# Perintah Kerja 1
Menurut kutipan tentang film KKN di Desa Penari, berapa jumlah penonton yang diraih film itu per Sabtu (1/7)?
# Perintah Kerja 2
Ulangi tanpa perubahan bagian kutipan tentang film KKN di Desa Penari yang berada di antara "Hasilnya pun impresif." dan "beberapa waktu lalu.", termasuk kedua bagian tersebut.

# Kutipan Dokumen
══════

Hasilnya pun impresif. KKN di Desa Penari duduk di tahkta film Indonesia terlaris sepanjang masa setelah menoreh 9,2 juta penonton per Sabtu (1/7).
"Kalau film yang ada unsur realita dan relatable, itu punya potensi," jelas Manoj saat berbincang dengan CNNIndonesia.com beberapa waktu lalu.
"Apalagi ceritanya asli, jadi itu, 'kan, bikin orang lebih tertarik," tambahnya.
Lanjut ke sebelah...
Satrio memuji MD Pictures atas keputusannya untuk menayangkan film horor tersebut di waktu yang tepat. Namun, Satrio agak pesimistis film-film Indonesia lainnya bisa mengikuti jejak KKN di Desa Penari,
Rumah produksi tersebut, kata Satrio, pintar dalam meracik berbagai elemen esensial lainnya dalam film tersebut. Sehingga, KKN di Desa Penari langgeng di bioskop dan bisa tembus 9 juta lebih penonton.
"Dia (MD Pictures) itu jeli banget mainkan momentum. Itu racikannya mungkin obrolan yang disukai, lalu dikemas dengan memainkan kondisi sosial masyarakat Indonesia, dicampur lagi dengan sudut pandang pemikiran yang mudah diterima. Jadi, kena semuanya," jelas Satrio.
 Manoj sudah memiliki modal dasar untuk memproduksi KKN di Desa Penari karena utas orisinalnya sudah viral. Foto: (MD Pictures via Twitter) |
Satrio menjelaskan filmmaker dan studio yang ingin membuat film mesti mengerti beberapa aspek agar dapat menggerakkan penonton pergi ke bioskop. Pertama, mereka mesti mengerti identitas sosial penonton yang dituju, lalu caranya agar penonton mendapatkan kenikmatan nonton film, dan cara penonton menginterpretasi makna dari film.
"Dari film-film yang menurut saya laris, selain karena promosinya menggoda, pasti ada satu hal yang mampu menangkap penonton dengan formula seperti itu, termasuk pemilihan pemain," jelas Satrio.

══════

# Data Tersedia
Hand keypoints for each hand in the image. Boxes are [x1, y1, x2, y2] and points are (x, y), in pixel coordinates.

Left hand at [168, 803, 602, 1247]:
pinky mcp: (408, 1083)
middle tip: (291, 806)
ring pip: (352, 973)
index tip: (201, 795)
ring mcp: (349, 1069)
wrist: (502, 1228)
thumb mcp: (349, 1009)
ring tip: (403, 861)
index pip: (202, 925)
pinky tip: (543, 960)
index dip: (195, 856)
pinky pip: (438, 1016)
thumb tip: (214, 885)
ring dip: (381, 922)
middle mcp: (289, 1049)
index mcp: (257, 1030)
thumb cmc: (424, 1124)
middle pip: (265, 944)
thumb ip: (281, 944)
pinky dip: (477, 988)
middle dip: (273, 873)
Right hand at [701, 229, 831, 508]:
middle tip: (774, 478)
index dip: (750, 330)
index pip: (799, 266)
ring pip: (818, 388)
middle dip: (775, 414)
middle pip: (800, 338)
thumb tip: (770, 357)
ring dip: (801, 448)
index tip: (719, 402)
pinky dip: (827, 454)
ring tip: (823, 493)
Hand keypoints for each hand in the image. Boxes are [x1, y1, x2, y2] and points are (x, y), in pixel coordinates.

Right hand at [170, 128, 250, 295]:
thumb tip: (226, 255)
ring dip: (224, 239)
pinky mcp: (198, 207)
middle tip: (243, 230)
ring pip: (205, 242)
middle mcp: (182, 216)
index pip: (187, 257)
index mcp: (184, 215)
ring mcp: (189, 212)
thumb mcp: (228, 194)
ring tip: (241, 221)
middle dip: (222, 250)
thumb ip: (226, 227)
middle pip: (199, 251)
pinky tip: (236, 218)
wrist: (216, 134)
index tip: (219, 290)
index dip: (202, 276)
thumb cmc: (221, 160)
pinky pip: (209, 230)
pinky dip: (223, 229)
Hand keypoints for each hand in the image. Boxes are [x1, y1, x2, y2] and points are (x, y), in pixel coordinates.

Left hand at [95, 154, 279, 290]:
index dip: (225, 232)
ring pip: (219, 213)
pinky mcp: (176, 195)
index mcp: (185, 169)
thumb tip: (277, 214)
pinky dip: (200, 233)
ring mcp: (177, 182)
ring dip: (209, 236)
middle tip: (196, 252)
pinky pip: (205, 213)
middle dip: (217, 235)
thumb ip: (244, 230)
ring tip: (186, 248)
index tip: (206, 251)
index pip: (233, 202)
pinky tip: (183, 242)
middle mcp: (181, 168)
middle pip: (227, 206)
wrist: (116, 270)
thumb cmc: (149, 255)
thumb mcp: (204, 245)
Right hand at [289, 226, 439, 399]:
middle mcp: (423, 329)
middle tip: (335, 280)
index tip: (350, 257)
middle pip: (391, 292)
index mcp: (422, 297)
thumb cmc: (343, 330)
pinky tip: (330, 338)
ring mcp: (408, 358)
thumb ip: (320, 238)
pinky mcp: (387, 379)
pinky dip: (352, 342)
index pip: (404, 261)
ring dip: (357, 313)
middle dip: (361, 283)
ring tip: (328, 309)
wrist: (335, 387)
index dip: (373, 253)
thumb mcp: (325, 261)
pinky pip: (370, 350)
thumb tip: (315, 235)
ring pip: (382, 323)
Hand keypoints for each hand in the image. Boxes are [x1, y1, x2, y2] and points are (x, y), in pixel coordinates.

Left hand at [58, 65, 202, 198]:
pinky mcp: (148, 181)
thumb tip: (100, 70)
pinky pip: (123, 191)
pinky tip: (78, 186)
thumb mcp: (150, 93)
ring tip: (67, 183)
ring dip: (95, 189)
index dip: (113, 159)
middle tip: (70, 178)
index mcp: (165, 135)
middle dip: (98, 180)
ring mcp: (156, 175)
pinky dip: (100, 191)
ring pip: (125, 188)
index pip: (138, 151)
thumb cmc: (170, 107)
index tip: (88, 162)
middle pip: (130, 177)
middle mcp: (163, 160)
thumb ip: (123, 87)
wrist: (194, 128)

══════

# Jawaban Latihan 1
9,2 juta penonton.

# Jawaban Latihan 2
Hasilnya pun impresif. KKN di Desa Penari duduk di tahkta film Indonesia terlaris sepanjang masa setelah menoreh 9,2 juta penonton per Sabtu (1/7).
"Kalau film yang ada unsur realita dan relatable, itu punya potensi," jelas Manoj saat berbincang dengan CNNIndonesia.com beberapa waktu lalu.